# Trecho do documento:
• • • • • • •
Com fortalecimento do PMDB, PT tenta segurar a base para 2014

Estratégia agora, dizem deputados, é retomar equilíbrio de forças e estancar a disputa política que se abre entre aliados, principalmente no PSB e em setores do PDT

Para o petista Henrique Fontana, aliança com PMDB tem de ser vista “à luz da conjuntura política real” (Foto: Fábio Rodrigues Pozzebom/ABr)

Brasília – Desde o início da “Era PT” no governo federal, há uma década, o PMDB nunca esteve tão forte. Com as vitórias de Renan Calheiros para a presidência do Senado e de Henrique Eduardo Alves para a Câmara, o partido comanda desde ontem (4) as duas casas do Congresso Nacional, posição que o consolida como o mais musculoso aliado de Dilma Rousseff e do PT no plano institucional, seja para garantir a governabilidade nos próximos dois anos ou para montar novamente um arco de apoios que permita a reeleição da presidenta em 2014.
• • • • • • •
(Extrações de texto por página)
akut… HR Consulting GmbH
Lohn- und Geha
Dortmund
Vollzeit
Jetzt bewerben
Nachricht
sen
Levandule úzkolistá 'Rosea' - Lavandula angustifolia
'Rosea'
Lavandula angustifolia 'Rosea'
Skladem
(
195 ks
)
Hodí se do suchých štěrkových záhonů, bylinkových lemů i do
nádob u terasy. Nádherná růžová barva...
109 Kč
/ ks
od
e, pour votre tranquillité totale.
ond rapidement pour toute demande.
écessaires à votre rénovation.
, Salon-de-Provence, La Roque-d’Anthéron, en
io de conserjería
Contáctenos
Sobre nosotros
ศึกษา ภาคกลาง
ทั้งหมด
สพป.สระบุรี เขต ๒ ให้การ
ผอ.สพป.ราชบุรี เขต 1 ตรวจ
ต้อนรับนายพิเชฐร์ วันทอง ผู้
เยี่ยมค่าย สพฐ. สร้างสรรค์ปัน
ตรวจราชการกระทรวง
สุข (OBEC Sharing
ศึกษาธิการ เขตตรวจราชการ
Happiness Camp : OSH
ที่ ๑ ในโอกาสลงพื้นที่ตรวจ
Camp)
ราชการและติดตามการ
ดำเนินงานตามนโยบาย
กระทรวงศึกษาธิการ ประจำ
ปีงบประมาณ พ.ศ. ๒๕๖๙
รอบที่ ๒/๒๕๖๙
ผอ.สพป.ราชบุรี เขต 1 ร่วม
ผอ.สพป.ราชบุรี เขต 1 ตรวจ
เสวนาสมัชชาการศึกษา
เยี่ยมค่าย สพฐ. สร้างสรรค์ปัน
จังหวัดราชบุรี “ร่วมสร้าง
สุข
• • • • • • •
# Enunciado:
Liste, sem repetir, todas as siglas de partidos políticos que aparecem no trecho sobre o fortalecimento do PMDB.

# Exercício resolvido:
As siglas que aparecem no trecho são PMDB, PT, PSB e PDT.